Passage to read
[start]

For the moment, though, the panic revolves around all those foreigners who are banging at the door. When the LSE sociologist Stanley Cohen revised his definitive study Folk Devils and Moral Panics for a 2002 reprint, a photograph of the notorious (and now closed) Sangatte refugee camp appeared on the cover. As he notes, such panics recurrently attach themselves to a set list of causes: violent young men, drug dealers, child abusers, welfare cheats and - like today - foreigners "flooding our country, swamping our services".

Now none of this, he acknowledges, means that there is no cause for concern. Children can be abused; the welfare services can get cheated; drug dealers can destroy a neighbourhood. And it's wrong to accuse of "racism" those who speak of the problems caused by too many outsiders arriving in one place at one time. Almost everywhere in Britain there's fierce competition for social housing, for health and welfare services, for school places. Those who have been long settled here, of whatever skin hue, resent being pushed aside by those who have not yet put their taxes in the pot.

[end]

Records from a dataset
[start]

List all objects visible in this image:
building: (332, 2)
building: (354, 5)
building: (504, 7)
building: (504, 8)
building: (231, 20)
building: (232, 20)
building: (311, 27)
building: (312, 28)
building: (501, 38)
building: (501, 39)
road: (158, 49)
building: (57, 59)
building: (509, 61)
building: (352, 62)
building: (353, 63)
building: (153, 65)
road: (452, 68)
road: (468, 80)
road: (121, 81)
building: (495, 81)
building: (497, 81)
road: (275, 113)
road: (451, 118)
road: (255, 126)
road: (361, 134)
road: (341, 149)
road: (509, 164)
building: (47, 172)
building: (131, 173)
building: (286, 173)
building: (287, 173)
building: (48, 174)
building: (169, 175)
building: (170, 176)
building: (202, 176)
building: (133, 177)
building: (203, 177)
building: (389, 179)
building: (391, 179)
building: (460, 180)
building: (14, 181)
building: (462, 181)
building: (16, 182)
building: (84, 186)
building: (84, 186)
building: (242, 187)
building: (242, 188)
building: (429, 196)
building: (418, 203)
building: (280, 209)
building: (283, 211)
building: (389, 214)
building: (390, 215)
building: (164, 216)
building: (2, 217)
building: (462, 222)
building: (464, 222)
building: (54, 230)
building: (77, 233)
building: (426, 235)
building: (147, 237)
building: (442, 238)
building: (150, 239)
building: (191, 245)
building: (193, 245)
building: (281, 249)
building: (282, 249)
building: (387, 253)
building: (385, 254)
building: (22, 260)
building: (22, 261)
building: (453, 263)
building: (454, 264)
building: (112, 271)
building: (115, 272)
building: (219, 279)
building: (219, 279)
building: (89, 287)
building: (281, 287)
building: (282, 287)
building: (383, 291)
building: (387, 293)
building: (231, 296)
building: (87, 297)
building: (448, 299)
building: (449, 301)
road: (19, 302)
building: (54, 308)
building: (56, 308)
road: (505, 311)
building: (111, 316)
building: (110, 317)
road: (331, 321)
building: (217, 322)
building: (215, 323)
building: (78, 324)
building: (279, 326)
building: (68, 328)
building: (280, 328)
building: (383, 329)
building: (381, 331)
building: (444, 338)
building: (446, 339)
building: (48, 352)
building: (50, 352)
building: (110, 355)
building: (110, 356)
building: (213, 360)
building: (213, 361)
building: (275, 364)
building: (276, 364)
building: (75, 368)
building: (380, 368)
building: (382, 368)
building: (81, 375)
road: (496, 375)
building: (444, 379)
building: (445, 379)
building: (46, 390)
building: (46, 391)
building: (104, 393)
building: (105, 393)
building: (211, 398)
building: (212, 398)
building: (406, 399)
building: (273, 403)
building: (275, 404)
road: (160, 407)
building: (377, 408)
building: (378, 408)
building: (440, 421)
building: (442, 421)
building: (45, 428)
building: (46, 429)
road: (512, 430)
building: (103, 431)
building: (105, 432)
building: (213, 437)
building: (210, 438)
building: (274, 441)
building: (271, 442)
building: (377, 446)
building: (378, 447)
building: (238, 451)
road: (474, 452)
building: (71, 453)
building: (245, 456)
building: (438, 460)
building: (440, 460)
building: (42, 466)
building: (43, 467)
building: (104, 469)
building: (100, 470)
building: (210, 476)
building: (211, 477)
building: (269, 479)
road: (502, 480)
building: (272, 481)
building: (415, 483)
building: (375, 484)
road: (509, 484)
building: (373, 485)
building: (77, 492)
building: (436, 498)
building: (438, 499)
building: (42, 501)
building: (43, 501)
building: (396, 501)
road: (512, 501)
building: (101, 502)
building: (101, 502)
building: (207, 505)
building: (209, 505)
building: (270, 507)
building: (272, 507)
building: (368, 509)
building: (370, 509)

[end]

Work to complete
(1) From the passage on moral panics, write out the text starting with "Now none of" and going on through "in the pot.".
(2) According to the passage on moral panics, what appeared on the cover of the 2002 reprint of Folk Devils and Moral Panics?
(3) Does each statement below agree with the passage on moral panics? Answer yes or no, and quote the deciding words.
(a) Stanley Cohen is identified as a sociologist at the LSE.
(b) The Sangatte refugee camp is still in operation.
(c) The passage holds that speaking of problems caused by many outsiders arriving at once should be called racism.

Worked answers
(1)
Now none of this, he acknowledges, means that there is no cause for concern. Children can be abused; the welfare services can get cheated; drug dealers can destroy a neighbourhood. And it's wrong to accuse of "racism" those who speak of the problems caused by too many outsiders arriving in one place at one time. Almost everywhere in Britain there's fierce competition for social housing, for health and welfare services, for school places. Those who have been long settled here, of whatever skin hue, resent being pushed aside by those who have not yet put their taxes in the pot.

(2) A photograph of the Sangatte refugee camp.

(3)
(a) Yes: "the LSE sociologist Stanley Cohen"
(b) No: "the notorious (and now closed) Sangatte refugee camp"
(c) No: "it's wrong to accuse of "racism" those who speak of the problems caused by too many outsiders arriving in one place at one time"